Drivers Require Larger Garages for Their Larger Vehicles
As more consumers purchase trucks and SUVs, the number of garage expansions is on the rise
For the past few years, consumer tastes have turned away from passenger sedans and toward large trucks and SUVs. While these larger vehicles do have their advantages, they also present quite a few challenges.
Chief among those challenges is finding a place to store these gargantuan daily drivers. In fact, a growing number of drivers have had to turn to garage expansions in order for their vehicles to fit inside.
Dustin Collier, a builder based in Traverse City, Michigan, says that customers can spend somewhere between $3,000 and $12,000 adjusting the size of their garages to accommodate their new vehicles. Collier says that several customers even spend up to $20,000 or more on such projects.
The two busiest times of the year for garage expansions are the spring and the fall. In spring, consumers are receiving tax returns, while people want to prepare their garages for winter in the fall.
In the past, the primary demographic for these garage expansion jobs were higher-income individuals in their 50s and 60s.

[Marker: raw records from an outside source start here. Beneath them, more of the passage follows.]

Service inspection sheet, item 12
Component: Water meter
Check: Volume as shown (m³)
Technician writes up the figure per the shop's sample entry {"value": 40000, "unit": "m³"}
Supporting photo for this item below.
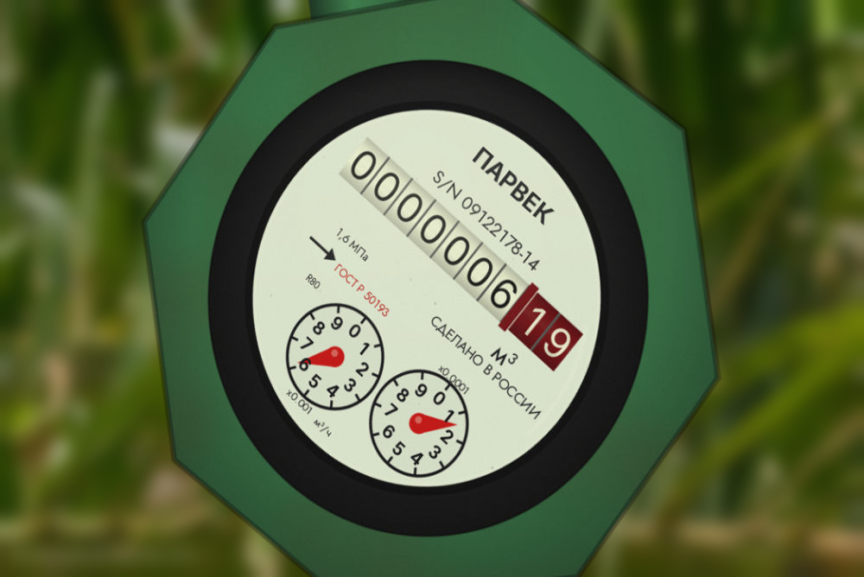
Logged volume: {"value": 6.1961, "unit": "m³"}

However, builders are finding that their customer base is shifting toward younger drivers with less money.
“People are buying bigger vehicles. Families. All income levels,” explains William Pachota, a builder based in Livonia, Michiagan. “People really like a cathedral ceiling in the garage these days.”
Most garages come standard with an eight-foot door, which can accommodate most vehicles. However, with the number of high-riding vehicles on the rise, many have begun to replace that eight-foot door with an 11-foot entrance.
Of course, expansion isn’t the only project underway for garages across the country. Many consumers are installing garage storage organizers to make more room for their vehicles.
Passenger car sales are currently set to hit a 60-year sales low this year. With the market turning toward larger utility models and trucks, garages will need to expand to make room for these rides.